Cincinnatus has “a certain peculiarity” which, so far as I can tell, is his crime, for which he is sentenced to death and locked away in a fortress to await his beheading (the date of which his guards refuse to reveal). The peculiarity is described:

“He was impervious to the rays of others, and therefore produced when off his guard a bizarre impression, as of a lone dark obstacle in this world of souls transparent to one another… In the midst of the excitement of a game his coevals would suddenly forsake him, as if they had sensed that his lucid gaze and the azure of his temples were but a crafty deception and that actually Cincinnatus was opaque…

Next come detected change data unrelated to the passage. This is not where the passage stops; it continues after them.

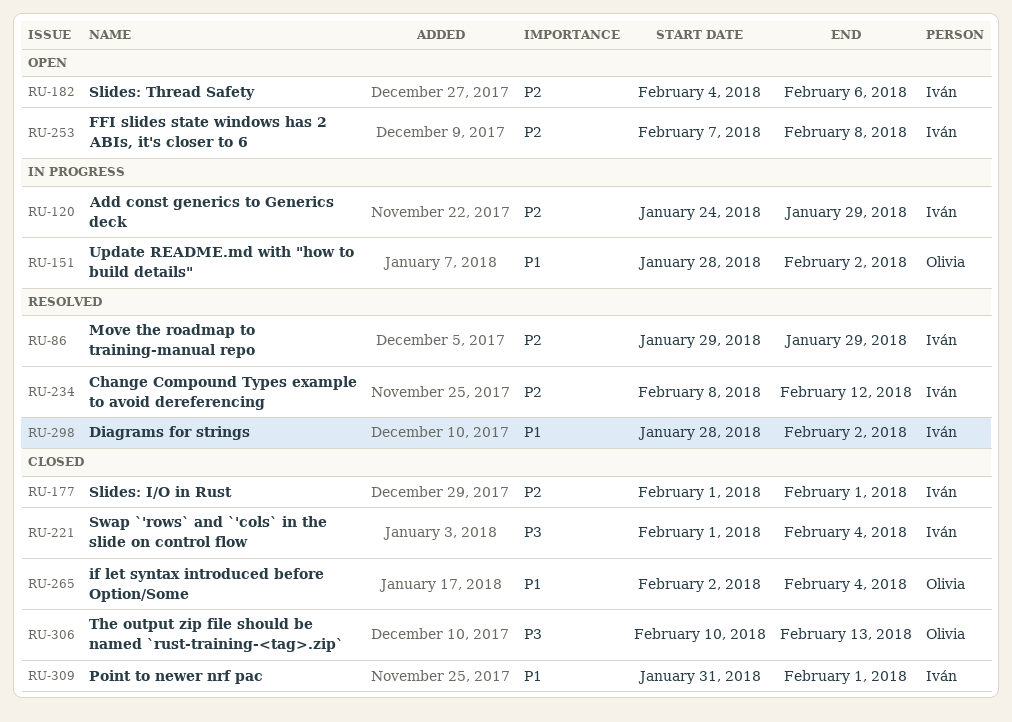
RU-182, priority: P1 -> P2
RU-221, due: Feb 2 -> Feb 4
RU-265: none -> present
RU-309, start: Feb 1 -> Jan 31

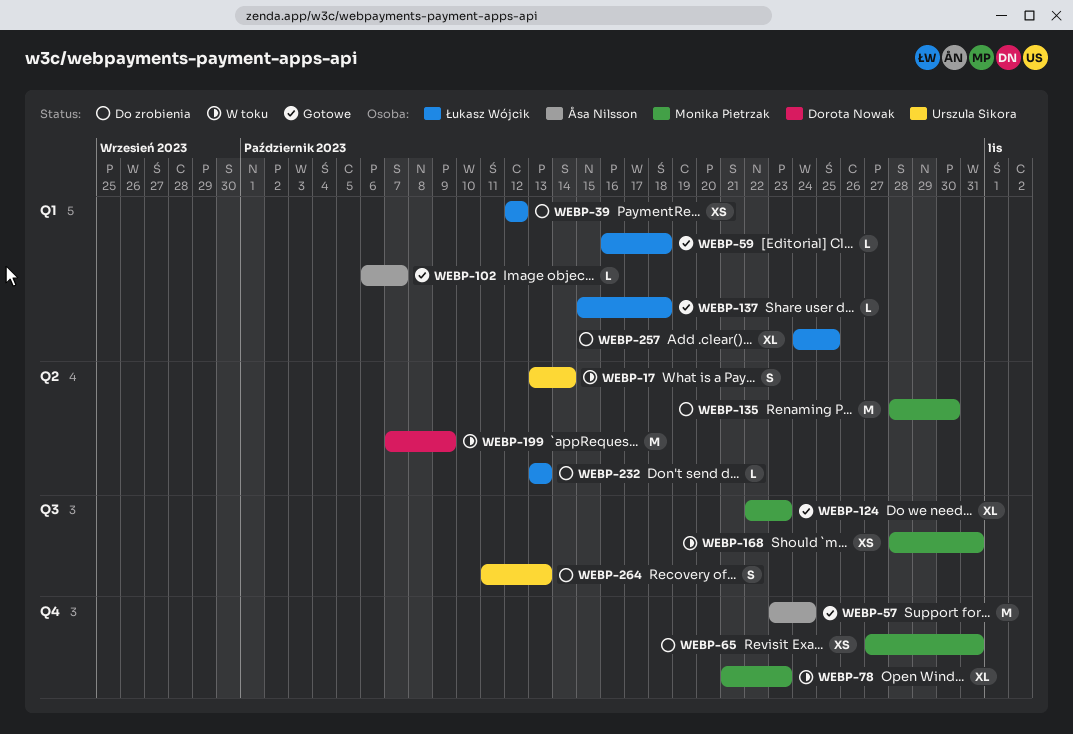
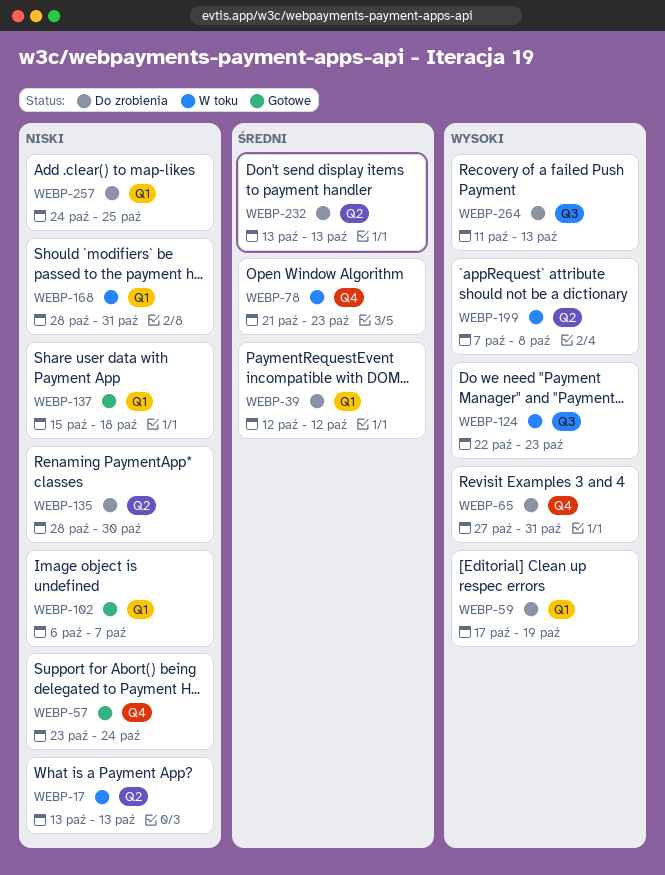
WEBP-17, due: Oct 14 -> Oct 13
WEBP-59, status: Gotowe -> Do zrobienia
WEBP-59, start: Oct 16 -> Oct 17
WEBP-59, due: Oct 18 -> Oct 19
WEBP-124, status: Gotowe -> W toku
WEBP-168, label: Q3 -> Q1
WEBP-199, due: Oct 9 -> Oct 8

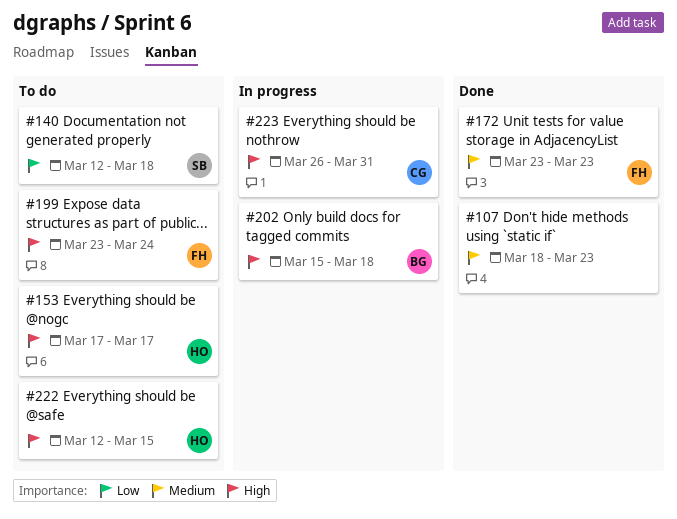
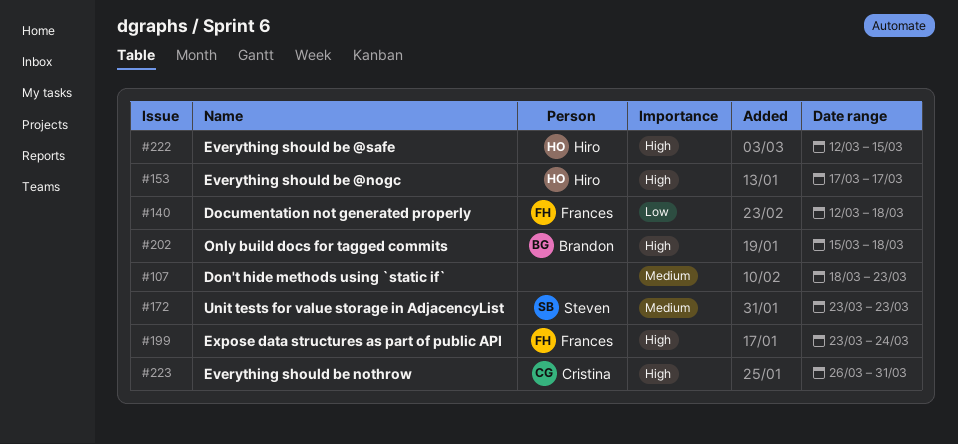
#140, owner: Steven -> Frances
#172, owner: Frances -> Steven

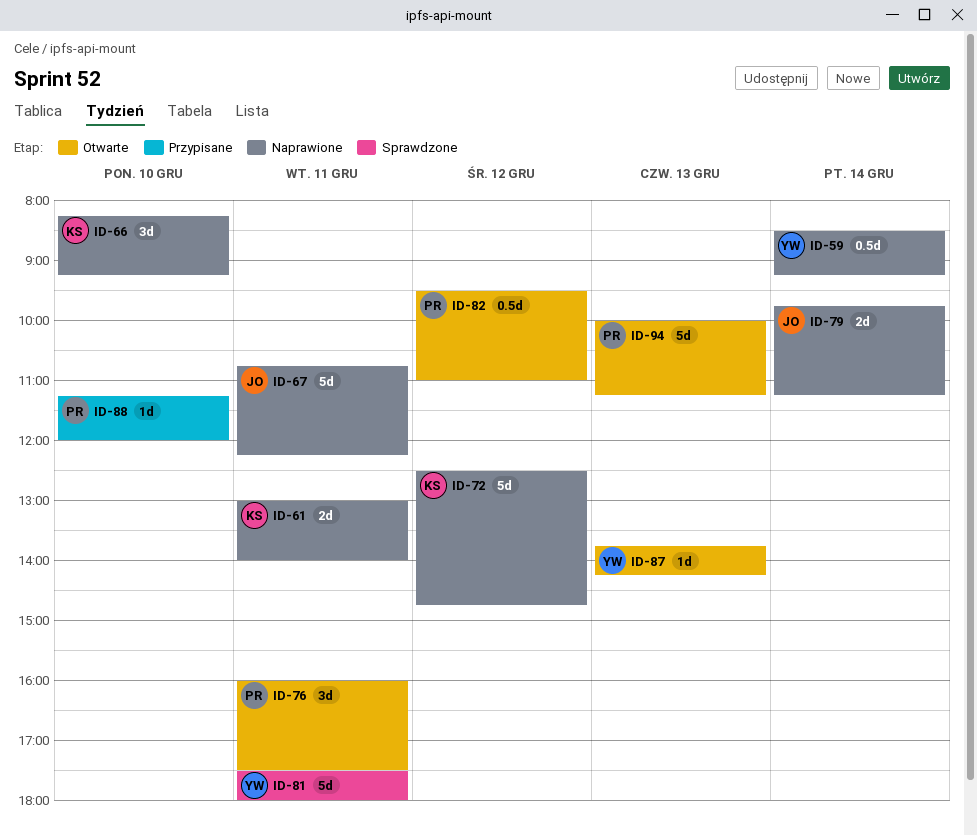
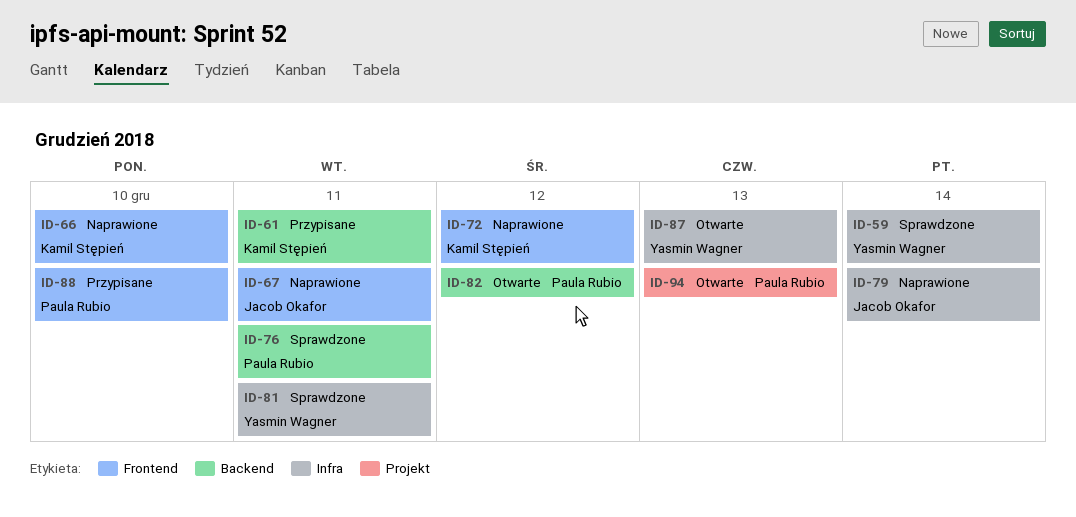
ID-59, status: Naprawione -> Sprawdzone
ID-61, status: Naprawione -> Przypisane
ID-76, status: Otwarte -> Sprawdzone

“In the course of time the safe places became ever fewer: the solicitous sunshine of public concern penetrated everywhere, and the peephole in the door [of C’s cell] was placed in such a way that in the whole cell there was not a single point that the observer on the other side of the door could not pierce with his gaze.”

The crime of Cincinnatus is opacity. A reluctance to be utterly “transparent,” open with fellow citizens. Reserve might be a word for it; so might individuality. We, today, in the free world, are utterly basking in “the solicitous sunshine of public concern.”

This is no brilliant analysis, I’m afraid. But the crime struck me as a remarkably contemporary concern, and documenting it occurred to me as a lovingly ironic way to open this utterly public, utterly opaque discourse.

As a footnote: Mikhail Bulgakov, in his brilliant The Master and Margarita, allegorizes Stalin as the sun. Coincidental, surely, but interesting nonetheless.